That was the first dress Curt ever made for me by hand. A gift for our wedding anniversary.

Ten years ago, I wore it to a dinner and never came home alive.

Curt said nothing. Slowly, he turned his face away.

The panic in his eyes was impossible to hide.

His hands rested on the table, all ten fingers trembling.

"Impossible."

A murmur so faint I could only hear it because I was pressed against his back.

His heartbeat slammed through the silent interrogation room.

Once. Twice. Again.

Fast and brutal, like a sledgehammer cracking against his ribs.

A flash tore through Curt's mind: a rainy night, ten years ago.

Bernice, drenched in blood, coming to find him.

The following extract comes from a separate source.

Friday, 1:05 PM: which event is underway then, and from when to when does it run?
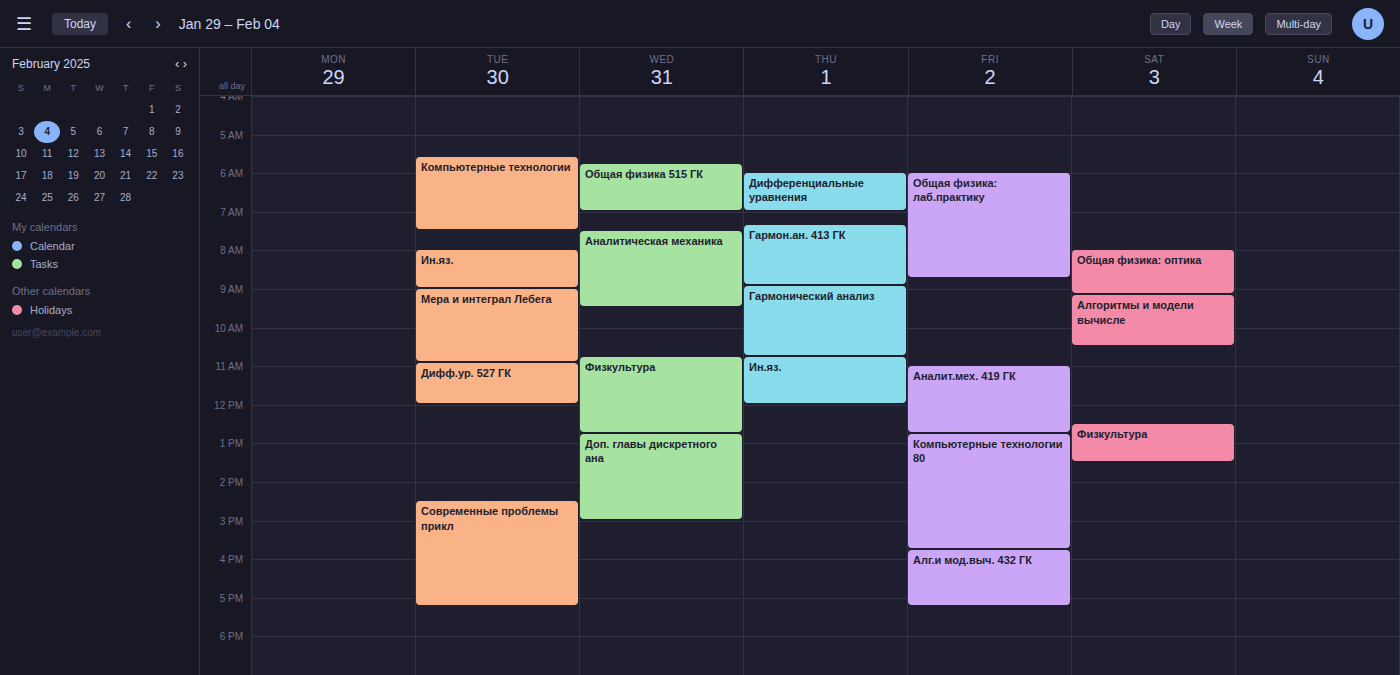
"Компьютерные технологии 80", 12:45 PM to 3:45 PM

Lightning illuminating her features, melted and corroded by sulfuric acid, like some helpless ghost.

"Professor Baxter, I killed someone…"

"Stop waiting for her. Your wife… she's not coming back. I didn't mean to, Professor… my face just—it hurts so much."

"Professor, I don't want to go to prison… Please."

Back then, he'd softened.

For the next half hour, Curt didn't move.

No matter how Captain Carter pressed him, he sat as if turned to stone, not saying a word.

I hovered above him, watching, a thousand thoughts flooding through me at once.

The first time we met, I was wearing a floral dress.

He was carrying a thick anatomy textbook and walked straight into me. Before I could even speak,

Curt said, perfectly deadpan: "A blunt-force collision like that can cause bruising and subcutaneous bleeding. I should take you to the clinic."

It wasn't until much later that I found out he'd planned the whole thing—spent a full week staking out the library, waiting for me, and even got a friend in the medical school to help, all to make sure there'd be a reason to see me again.

Curt was never a romantic person.

Spending his days with the dead made him quiet, hard to approach. People called him the dissection fanatic.

But only I knew.

After anatomy class, we'd sneak off to the alley behind campus for offal hot pot.

He couldn't handle spice, but he'd order the hellfire level without so much as flinching.

"Liking someone means you want to do the same things she does."

He could replicate my walk perfectly, every little habit.

He knew every bone in my body—length, width, curve—and he'd even built a little plastic skeleton figurine scaled exactly to me.

He hung it from his backpack and fiddled with it every day.